I can only think of one other instance of such blatent-yet-innocent false advertising: the ever popular but looked down upon art of underwater basket weaving. This poor maligned art form became the catch-all derogatory term for any kind of endeavor that seemed pointless, at least in the eyes of the masses. Have you ever referred to something by way of comparing it to underwater basket weaving? Of course you have. Have you ever tried underwater basket weaving? Chances are, you have not. And yet you smirk.
Let me help you for a moment: THE BASKET IS UNDERWATER, NOT THE WEAVER, MORON! I’m sorry, that was harsh, and not at all the kind of sentiment you would expect from someone who carefully works the fibers of a basket while plunging the entire creation into a bucket of very cold water. The fibers of that particular type of basket are very brittle when dry and very prone to snapping under the least bit of pressure (much like me), but if they are saturated they become very pliable. Insert random-but-hilariously-true alcohol reference here.
Admit it, all these years you’ve pictured legions of twenty-something college students wasting their parents’ carefully saved tuition dollars on pointless classes like this one in order to weave idiotic baskets in the university’s aquatics center while wearing scuba gear and claim it as their required art elective. One of my colleagues had never even pictured the scuba gear and just speculated that the weavers held their collective breaths for a long time.

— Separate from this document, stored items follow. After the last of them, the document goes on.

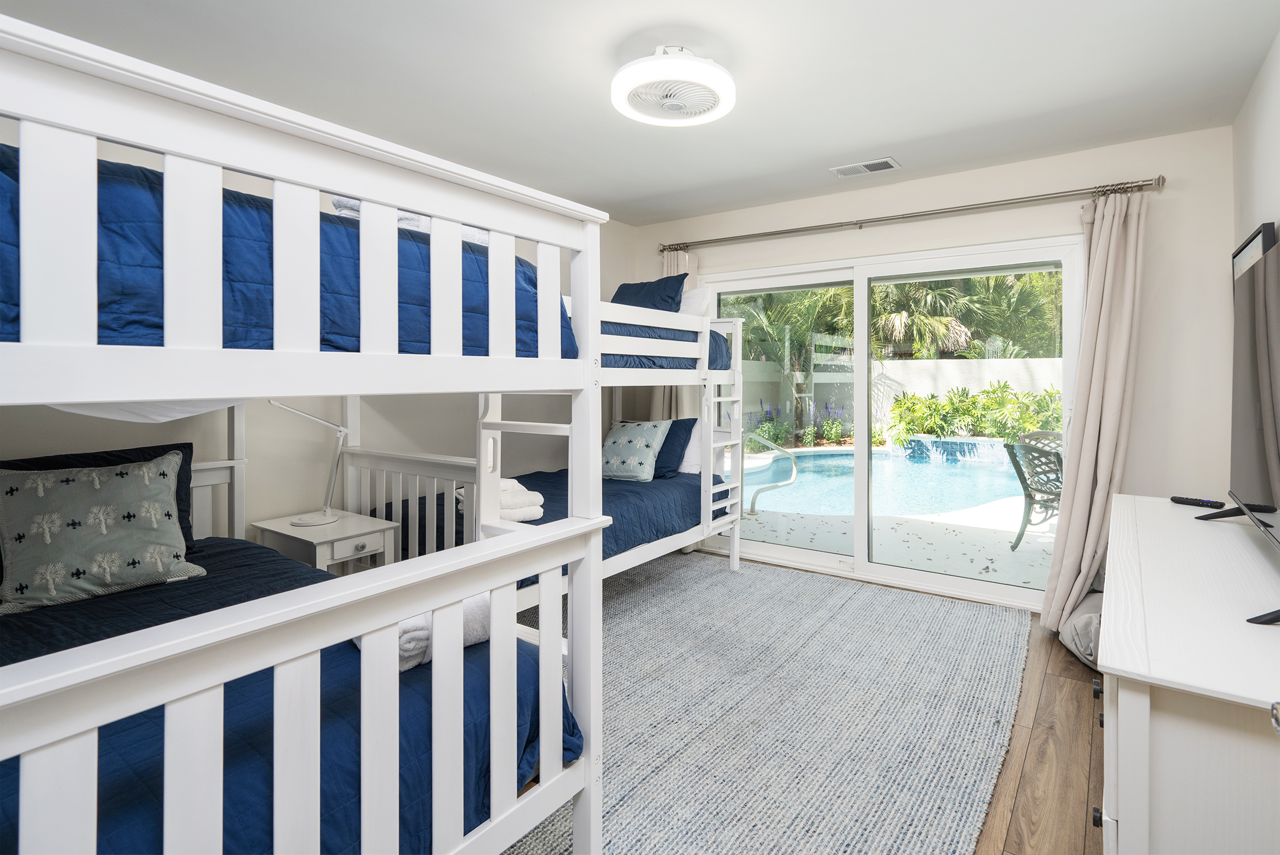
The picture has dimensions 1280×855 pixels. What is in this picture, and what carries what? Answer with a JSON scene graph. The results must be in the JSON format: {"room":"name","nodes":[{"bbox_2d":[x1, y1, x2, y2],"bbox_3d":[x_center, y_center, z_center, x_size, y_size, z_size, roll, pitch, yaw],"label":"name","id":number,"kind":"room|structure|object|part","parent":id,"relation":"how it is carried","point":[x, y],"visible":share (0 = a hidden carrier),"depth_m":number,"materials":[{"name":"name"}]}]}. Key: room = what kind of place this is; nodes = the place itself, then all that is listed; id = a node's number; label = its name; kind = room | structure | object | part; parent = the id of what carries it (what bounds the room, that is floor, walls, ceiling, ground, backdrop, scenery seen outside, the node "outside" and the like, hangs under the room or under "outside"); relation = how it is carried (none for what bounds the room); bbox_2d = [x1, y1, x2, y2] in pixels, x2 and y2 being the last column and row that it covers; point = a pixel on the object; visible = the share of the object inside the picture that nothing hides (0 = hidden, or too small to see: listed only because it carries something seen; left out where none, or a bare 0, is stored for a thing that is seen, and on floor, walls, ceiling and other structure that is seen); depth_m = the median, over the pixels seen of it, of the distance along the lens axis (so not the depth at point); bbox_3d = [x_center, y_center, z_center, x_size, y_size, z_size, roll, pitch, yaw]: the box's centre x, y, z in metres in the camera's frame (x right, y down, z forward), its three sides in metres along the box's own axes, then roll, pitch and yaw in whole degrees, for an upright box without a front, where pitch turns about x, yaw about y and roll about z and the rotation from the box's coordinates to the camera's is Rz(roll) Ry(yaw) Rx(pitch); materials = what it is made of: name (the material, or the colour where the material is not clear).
{"room":"bedroom","nodes":[
{"label":"bedroom","id":0,"kind":"room"},
{"bbox_2d":[0,122,637,545],"bbox_3d":[-1.550,-0.089,2.884,0.149,2.520,4.743,1,2,36],"label":"left wall","id":1,"kind":"structure","parent":0,"point":[106,447],"depth_m":2.82,"materials":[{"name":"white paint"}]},
{"bbox_2d":[1,0,1279,226],"bbox_3d":[-0.024,-1.398,1.998,4.070,0.110,4.712,1,2,36],"label":"ceiling","id":2,"kind":"structure","parent":0,"point":[880,138],"depth_m":2.30,"materials":[{"name":"white paint"}]},
{"bbox_2d":[611,45,734,126],"bbox_3d":[0.121,-1.262,2.218,0.481,0.165,0.482,1,2,36],"label":"ceiling fan light","id":3,"kind":"object","parent":2,"relation":"attached to","point":[690,63],"visible":0.98,"depth_m":2.12,"materials":[{"name":"white plastic"}]},
{"bbox_2d":[829,157,900,177],"bbox_3d":[1.280,-1.386,3.240,0.342,0.012,0.172,1,2,36],"label":"ceiling vent","id":4,"kind":"object","parent":2,"relation":"attached to","point":[840,170],"visible":0.99,"depth_m":3.22,"materials":[{"name":"white metal"}]},
{"bbox_2d":[637,122,1238,611],"bbox_3d":[1.436,-0.144,3.774,3.662,2.532,0.156,1,2,36],"label":"back wall","id":5,"kind":"structure","parent":0,"point":[1148,163],"depth_m":2.91,"materials":[{"name":"beige paint"}]},
{"bbox_2d":[701,234,1079,612],"bbox_3d":[1.459,0.054,3.747,2.280,2.055,0.147,1,2,36],"label":"sliding glass door","id":6,"kind":"structure","parent":5,"relation":"in","point":[863,459],"depth_m":3.63,"materials":[{"name":"glass"}]},
{"bbox_2d":[657,175,1165,254],"bbox_3d":[1.350,-1.165,3.571,2.878,0.068,0.141,1,2,36],"label":"curtain rod","id":7,"kind":"object","parent":5,"relation":"attached to","point":[860,227],"visible":0.96,"depth_m":3.26,"materials":[{"name":"silver metal"}]},
{"bbox_2d":[658,248,699,416],"bbox_3d":[0.249,-0.096,4.307,0.427,2.206,0.110,1,2,36],"label":"left curtain","id":8,"kind":"object","parent":7,"relation":"hanging from","point":[672,262],"visible":0.18,"depth_m":4.29,"materials":[{"name":"beige fabric"}]},
{"bbox_2d":[1042,186,1148,638],"bbox_3d":[2.268,0.001,2.820,0.386,2.216,0.233,1,2,36],"label":"curtain","id":9,"kind":"object","parent":7,"relation":"hanging from","point":[1128,240],"visible":0.9,"depth_m":2.82,"materials":[{"name":"beige fabric"}]},
{"bbox_2d":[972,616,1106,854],"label":"floor","id":10,"kind":"structure","parent":0,"point":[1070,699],"depth_m":1.91,"materials":[{"name":"brown wood"}]},
{"bbox_2d":[0,16,613,854],"bbox_3d":[-1.413,0.350,1.471,2.170,1.592,1.701,1,2,36],"label":"bunk bed","id":11,"kind":"object","parent":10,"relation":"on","point":[457,594],"visible":0.99,"depth_m":0.92,"materials":[{"name":"white wood"}]},
{"bbox_2d":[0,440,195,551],"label":"blue pillow","id":12,"kind":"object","parent":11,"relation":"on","point":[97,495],"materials":[{"name":"fabric"}]},
{"bbox_2d":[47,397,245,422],"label":"sheet","id":13,"kind":"object","parent":11,"relation":"hanging from","point":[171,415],"visible":0.27,"depth_m":1.34,"materials":[{"name":"white fabric"}]},
{"bbox_2d":[0,147,580,357],"bbox_3d":[-1.288,-0.280,1.541,1.647,0.406,1.602,1,2,36],"label":"blue comforter","id":14,"kind":"object","parent":11,"relation":"on","point":[131,322],"visible":0.39,"depth_m":1.02,"materials":[{"name":"blue fabric"}]},
{"bbox_2d":[326,194,494,245],"bbox_3d":[-0.629,-0.507,1.634,0.490,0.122,0.402,-1,2,-27],"label":"towels","id":15,"kind":"object","parent":14,"relation":"on","point":[479,233],"visible":0.2,"depth_m":1.47,"materials":[{"name":"white fabric"}]},
{"bbox_2d":[1,539,585,854],"bbox_3d":[-1.314,0.794,1.348,1.817,0.464,1.618,1,2,36],"label":"lower comforter","id":16,"kind":"object","parent":11,"relation":"on","point":[3,788],"visible":0.53,"depth_m":1.21,"materials":[{"name":"blue fabric"}]},
{"bbox_2d":[0,452,206,613],"bbox_3d":[-1.722,0.363,1.805,0.532,0.407,0.259,-1,2,-42],"label":"throw pillow","id":17,"kind":"object","parent":16,"relation":"on","point":[103,526],"visible":1,"depth_m":1.74,"materials":[{"name":"fabric"}]},
{"bbox_2d":[395,592,491,670],"bbox_3d":[-0.568,0.525,1.448,0.255,0.143,0.325,1,2,36],"label":"towel","id":18,"kind":"object","parent":16,"relation":"on","point":[406,649],"visible":0.4,"depth_m":1.36,"materials":[{"name":"white fabric"}]},
{"bbox_2d":[254,508,400,574],"bbox_3d":[-1.414,0.805,2.586,0.502,0.609,0.408,1,2,36],"label":"nightstand","id":19,"kind":"object","parent":10,"relation":"on","point":[339,529],"visible":0.5,"depth_m":2.49,"materials":[{"name":"white wood"}]},
{"bbox_2d":[267,399,353,527],"bbox_3d":[-1.468,0.204,2.541,0.183,0.576,0.393,1,2,36],"label":"desk lamp","id":20,"kind":"object","parent":19,"relation":"on","point":[341,429],"visible":0.89,"depth_m":2.59,"materials":[{"name":"metal"}]},
{"bbox_2d":[504,551,1027,854],"bbox_3d":[0.226,1.131,2.520,2.297,0.015,3.301,1,2,36],"label":"rug","id":21,"kind":"object","parent":10,"relation":"on","point":[722,574],"visible":0.74,"depth_m":2.14,"materials":[{"name":"grey carpet"}]},
{"bbox_2d":[344,291,747,610],"bbox_3d":[-0.450,0.230,3.300,1.377,1.699,2.125,1,2,36],"label":"bunk bed","id":22,"kind":"object","parent":21,"relation":"on","point":[635,554],"visible":0.44,"depth_m":3.08,"materials":[{"name":"white wood"}]},
{"bbox_2d":[368,465,719,585],"bbox_3d":[-0.458,0.625,3.423,1.415,0.354,1.831,1,2,36],"label":"lower comforter","id":23,"kind":"object","parent":22,"relation":"on","point":[542,491],"visible":0.27,"depth_m":3.23,"materials":[{"name":"blue fabric"}]},
{"bbox_2d":[459,477,546,522],"bbox_3d":[-0.715,0.446,2.897,0.333,0.171,0.419,-1,2,-32],"label":"folded towel","id":24,"kind":"object","parent":23,"relation":"on","point":[534,507],"visible":0.64,"depth_m":2.79,"materials":[{"name":"white fabric"}]},
{"bbox_2d":[599,418,671,481],"bbox_3d":[-0.090,0.260,3.821,0.527,0.405,0.334,1,2,36],"label":"patterned pillow","id":25,"kind":"object","parent":23,"relation":"on","point":[642,442],"visible":0.96,"depth_m":3.71,"materials":[{"name":"fabric"}]},
{"bbox_2d":[650,417,697,477],"bbox_3d":[0.080,0.241,3.988,0.603,0.385,0.269,1,2,36],"label":"blue pillow","id":26,"kind":"object","parent":23,"relation":"on","point":[687,419],"visible":0.5,"depth_m":3.84,"materials":[{"name":"blue fabric"}]},
{"bbox_2d":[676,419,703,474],"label":"white pillow","id":27,"kind":"object","parent":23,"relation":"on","point":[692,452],"visible":0.36,"depth_m":3.95,"materials":[{"name":"white fabric"}]},
{"bbox_2d":[611,273,688,312],"bbox_3d":[-0.021,-0.678,3.787,0.664,0.410,0.361,1,2,36],"label":"blue pillow","id":28,"kind":"object","parent":22,"relation":"on","point":[622,295],"visible":0.52,"depth_m":3.65,"materials":[{"name":"blue fabric"}]},
{"bbox_2d":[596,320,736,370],"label":"blue comforter","id":29,"kind":"object","parent":22,"relation":"on","point":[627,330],"visible":0.25,"depth_m":3.24,"materials":[{"name":"blue fabric"}]},
{"bbox_2d":[678,286,711,316],"bbox_3d":[0.162,-0.671,4.078,0.678,0.380,0.258,1,2,36],"label":"white pillow","id":30,"kind":"object","parent":22,"relation":"on","point":[690,307],"visible":0.28,"depth_m":3.90,"materials":[{"name":"white fabric"}]},
{"bbox_2d":[1060,577,1104,670],"bbox_3d":[2.250,0.957,2.642,0.508,0.370,0.642,1,2,36],"label":"floor cushion","id":31,"kind":"object","parent":10,"relation":"on","point":[1083,624],"visible":0.3,"depth_m":2.59,"materials":[{"name":"grey fabric"}]},
{"bbox_2d":[1097,493,1279,854],"bbox_3d":[1.495,0.804,1.541,0.513,0.789,1.713,1,2,36],"label":"dresser","id":32,"kind":"object","parent":10,"relation":"on","point":[1120,529],"visible":0.98,"depth_m":1.02,"materials":[{"name":"white paint"}]},
{"bbox_2d":[1170,495,1224,507],"bbox_3d":[2.141,0.347,2.196,0.043,0.021,0.149,-1,2,-32],"label":"remote control","id":33,"kind":"object","parent":32,"relation":"on","point":[1176,499],"visible":0.99,"depth_m":2.18,"materials":[{"name":"black plastic"}]},
{"bbox_2d":[1195,228,1279,628],"bbox_3d":[1.651,-0.004,1.484,0.260,0.848,1.315,1,2,36],"label":"television","id":34,"kind":"object","parent":32,"relation":"on","point":[1278,499],"visible":0.99,"depth_m":1.55,"materials":[{"name":"black plastic"}]},
{"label":"handle","id":35,"kind":"part","parent":32,"relation":"part of","materials":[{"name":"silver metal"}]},
{"bbox_2d":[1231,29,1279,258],"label":"right wall","id":36,"kind":"structure","parent":0,"point":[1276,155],"depth_m":2.23,"materials":[{"name":"white paint"}]},
{"bbox_2d":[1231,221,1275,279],"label":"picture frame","id":37,"kind":"object","parent":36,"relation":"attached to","point":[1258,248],"visible":0.4,"depth_m":2.22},
{"label":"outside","id":38,"kind":"structure","parent":0,"visible":0},
{"bbox_2d":[736,354,1060,436],"bbox_3d":[5.936,-0.081,11.486,9.608,1.762,0.244,1,2,36],"label":"garden wall","id":39,"kind":"structure","parent":38,"point":[923,365],"depth_m":11.54,"materials":[{"name":"white"}]},
{"bbox_2d":[742,505,1058,594],"bbox_3d":[2.472,1.112,5.772,11.113,0.129,4.901,1,2,36],"label":"patio ground","id":40,"kind":"structure","parent":38,"point":[1015,557],"depth_m":4.54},
{"bbox_2d":[744,431,798,518],"bbox_3d":[1.175,0.612,5.703,0.460,0.877,0.671,0,2,-17],"label":"pool handrail","id":41,"kind":"object","parent":40,"relation":"on","point":[780,484],"visible":0.87,"depth_m":5.57,"materials":[{"name":"silver metal"}]},
{"bbox_2d":[746,442,1033,522],"bbox_3d":[3.450,0.906,8.152,5.055,0.417,4.148,0,1,-14],"label":"swimming pool","id":42,"kind":"structure","parent":40,"relation":"in","point":[932,467],"depth_m":7.59,"materials":[{"name":"liquid"}]},
{"bbox_2d":[1003,431,1064,548],"bbox_3d":[3.317,0.663,4.400,0.682,0.865,0.644,0,2,-17],"label":"patio chair","id":43,"kind":"object","parent":40,"relation":"on","point":[1038,489],"visible":0.54,"depth_m":4.49,"materials":[{"name":"grey"}]},
{"label":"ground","id":44,"kind":"structure","parent":38,"visible":0},
{"bbox_2d":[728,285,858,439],"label":"palm tree","id":45,"kind":"object","parent":44,"relation":"on","point":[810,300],"visible":0.52,"materials":[{"name":"green plant"}]},
{"bbox_2d":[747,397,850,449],"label":"plant","id":46,"kind":"object","parent":44,"relation":"on","point":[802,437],"visible":0.62,"depth_m":10.77,"materials":[{"name":"plant"}]},
{"bbox_2d":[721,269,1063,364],"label":"palm tree","id":47,"kind":"object","parent":44,"relation":"on","point":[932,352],"visible":0.32,"materials":[{"name":"green plant"}]},
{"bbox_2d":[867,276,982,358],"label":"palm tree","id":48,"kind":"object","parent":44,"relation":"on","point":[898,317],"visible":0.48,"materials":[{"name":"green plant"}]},
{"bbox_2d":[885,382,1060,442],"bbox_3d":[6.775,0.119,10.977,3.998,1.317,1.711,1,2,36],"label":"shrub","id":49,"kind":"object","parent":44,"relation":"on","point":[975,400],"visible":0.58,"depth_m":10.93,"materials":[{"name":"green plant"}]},
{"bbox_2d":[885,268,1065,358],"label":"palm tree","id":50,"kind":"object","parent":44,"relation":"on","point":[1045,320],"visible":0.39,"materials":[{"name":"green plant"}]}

All in all, there is a lot of false advertising in the world, as anyone who has ever watched the Saturday morning infomercial marathon knows. Sometimes it’s to cover up how bad a product is, sometimes it’s to make crazies on the internet think the runners in my town are really fun, and sometimes it’s just an innocent attempt to weave a freakin’ basket. You be the judge. But I am all for hosting the Half Naked Alcoholic Underwater Basket Weaving box social at my house. Bring your own crazies.